Bradley Cooper: Wet Hot American
BY Brandon Voss
May 06 2009 12:00 AM ET
Your character's kind of a prick in The Hangover. His outgoing voice-mail message says, "Don't text me; it's gay," and at one point he summons his pal with the phrase "paging Dr. Faggot." What do you make of the straight community's use of homophobic slurs as insults?
It has a lot to do with the way you're brought up. Luckily, I was brought up right. My grandfather in particular was against us ever using any sort of slur, so that's been ingrained in my head since I was a kid. But I see no problem in playing characters that say "faggot" and stuff like that. I'm just representing a character, and you have to understand him for all of his faults and assets. I don't think there's anything off-limits in terms of storytelling. We actually shot that "paging Dr. Faggot" scene at 8:30 in the morning on a beautiful street populated with a lot of gay couples, so I'm screaming "faggot" and thinking, Oh, my God, what am I doing?
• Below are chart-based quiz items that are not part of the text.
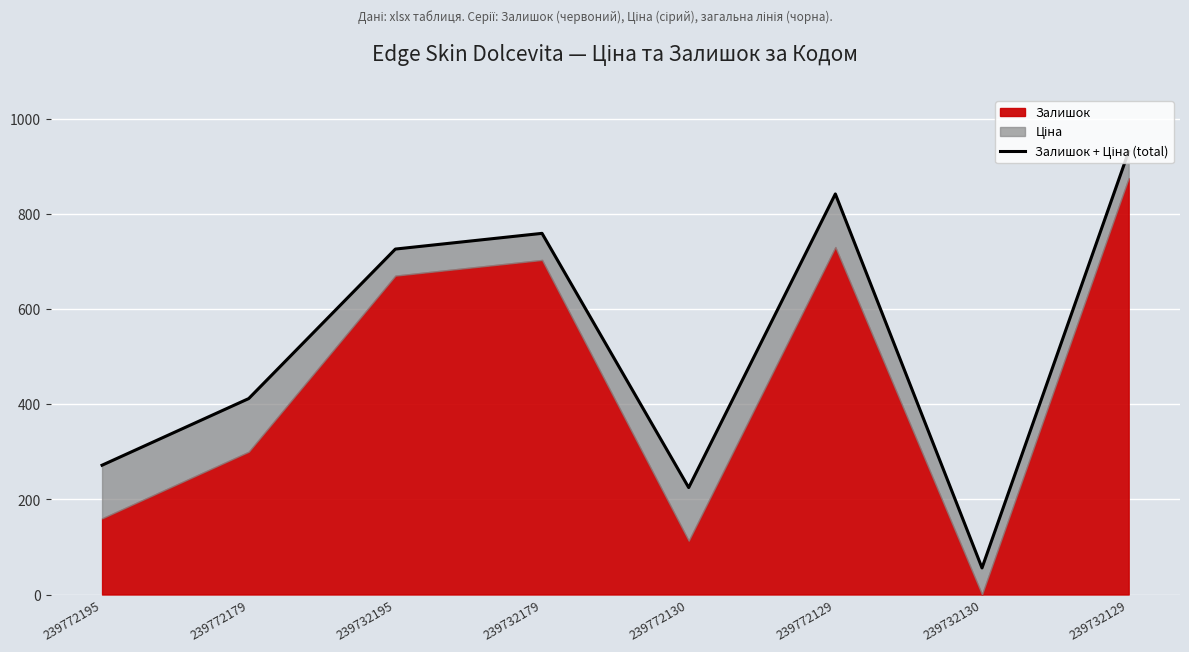

At which category does the data reach its first local peak?

239732179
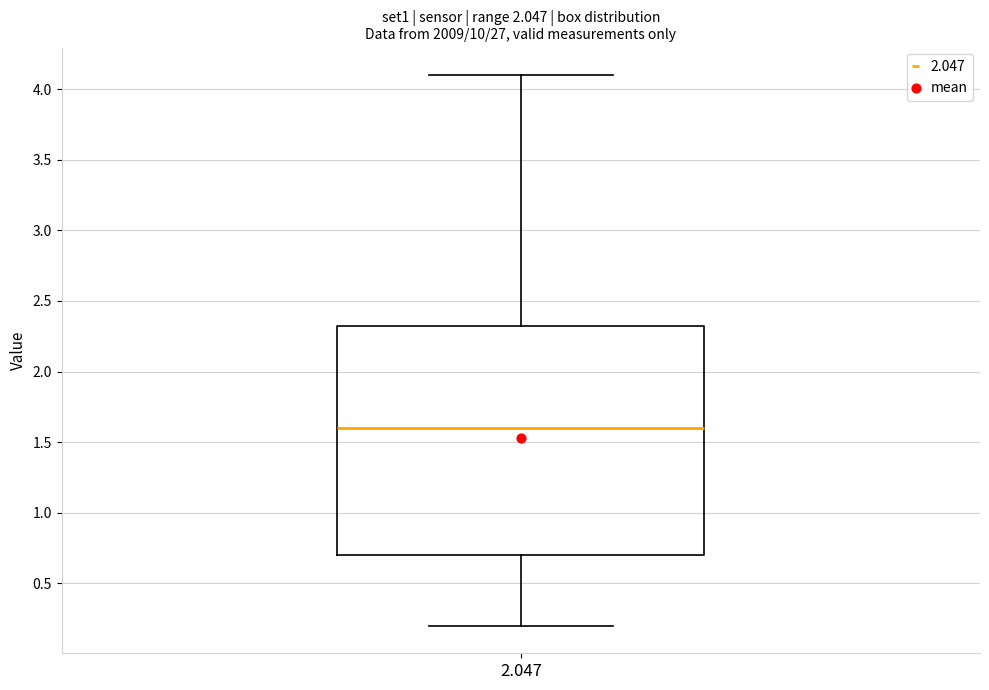

Read this box plot against the y-axis: the position of the median line, the range covered by the box, and the ends of both whiskers. The values are not printed on the chart, so give them approximately, as read against the axis.

median 1.60, box 0.70 to 2.35, whiskers 0.20 to 4.10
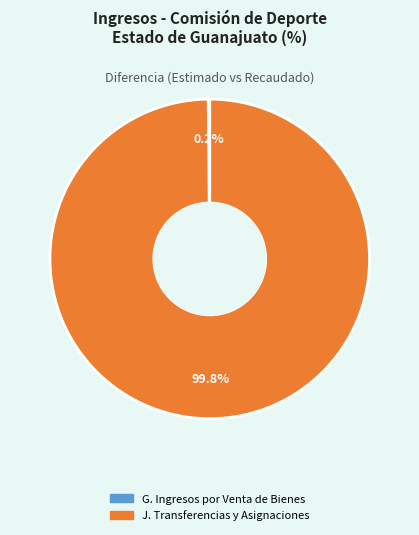

How much of the chart is everything except J. Transferencias y Asignaciones?

0.2%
What's the purpose of the homophobic humor prevalent in so many "dude" comedies?
It depends on what movie we're talking about, but what it's usually depicting is the lack of comfort so many males have even talking about homosexuality. But I think the stereotype has been changed to reveal that the guy who calls everybody "faggot" is probably gay or certainly has issues he's not dealing with. If there's something about someone that bothers you, usually it's something that you don't like about yourself.
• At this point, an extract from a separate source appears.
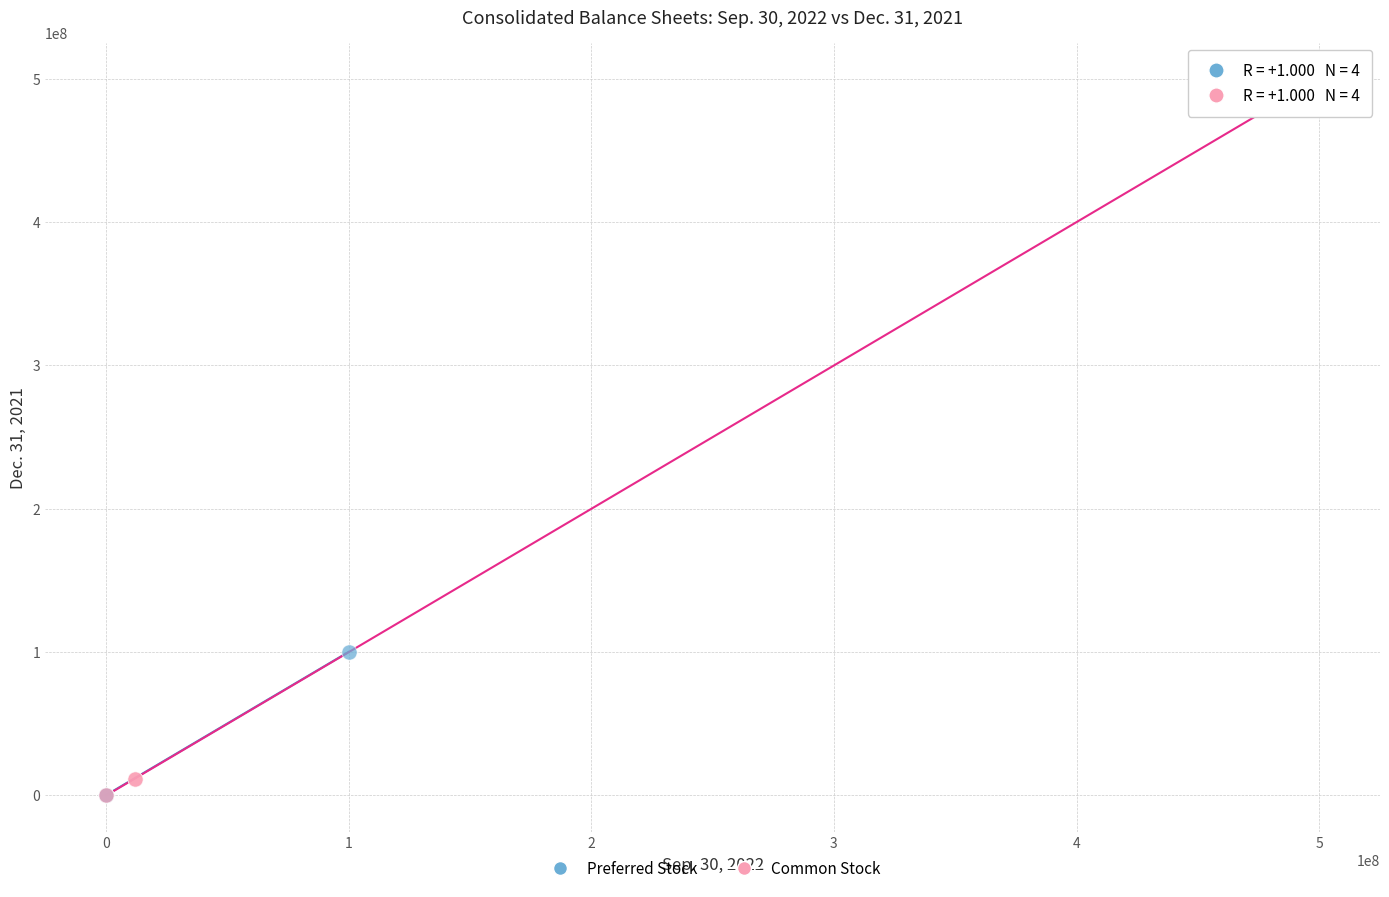

Which series has the largest Y range (max minus min)?

Common Stock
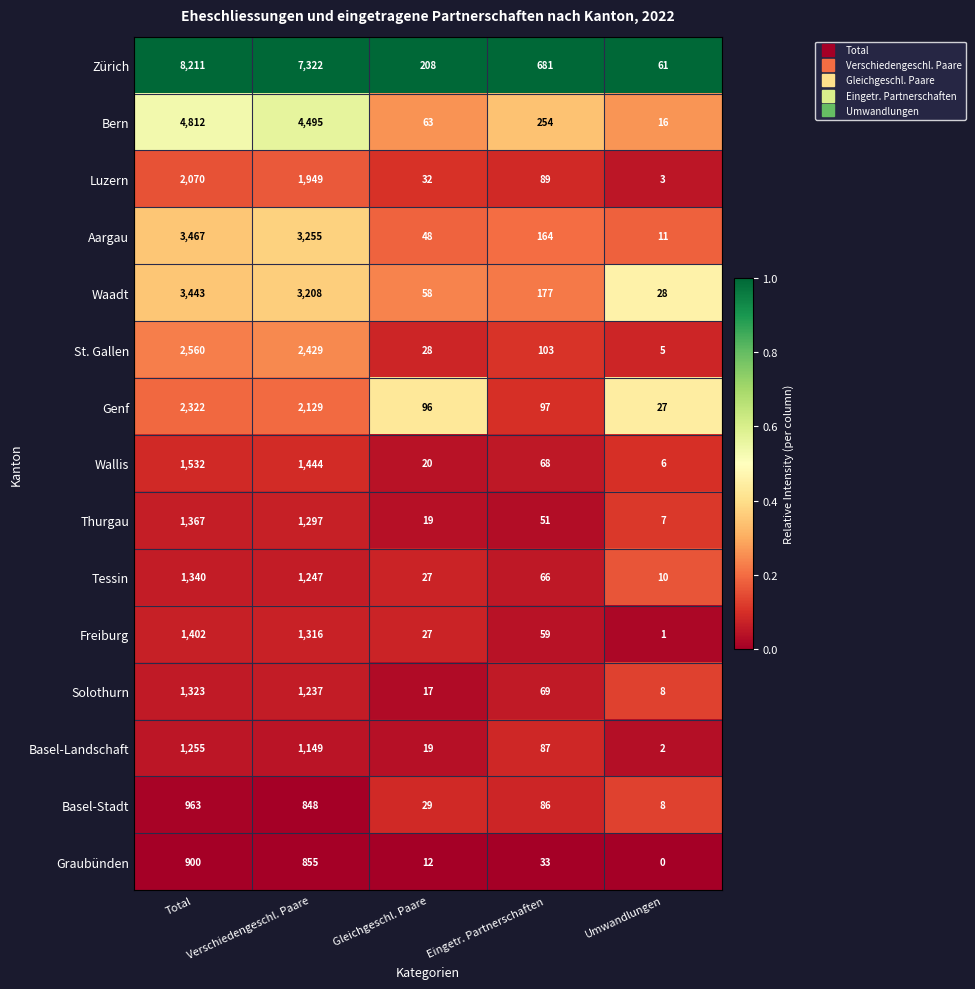

How many series are shown in this chart?

15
Feeling exploited as cocky actor Aidan Stone playing a doctor in Nip/Tuck's show-within-a-show Hearts & Scalpels, your character protested, "How come I'm the only one in my goddamn underwear?" Do you feel similar frustration in your own life? Because, not that I'm complaining, you lose your shirt in just about everything, including The Hangover.
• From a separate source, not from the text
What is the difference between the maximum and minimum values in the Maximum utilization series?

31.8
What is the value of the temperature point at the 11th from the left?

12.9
Well, that's in my contract. [Laughs] In the Hangover script I was actually supposed to just be in my underwear the whole scene when we wake up in the morning, but I put my shirt on pretty fast. Certainly with Nip/Tuck we wanted to utilize how outrageous that character was. [Series creator-writer] Ryan Murphy and I talked about how Aidan's more than bisexual; he just wants to fuck everything. So I brought a lot of ideas to the table, like, "What if he's stretching and he's got on really tight, crazy underwear?" But I thought that served the character. Otherwise, honestly, we as humans have our shirts off sometimes, so you just happen to catch my characters at those moments.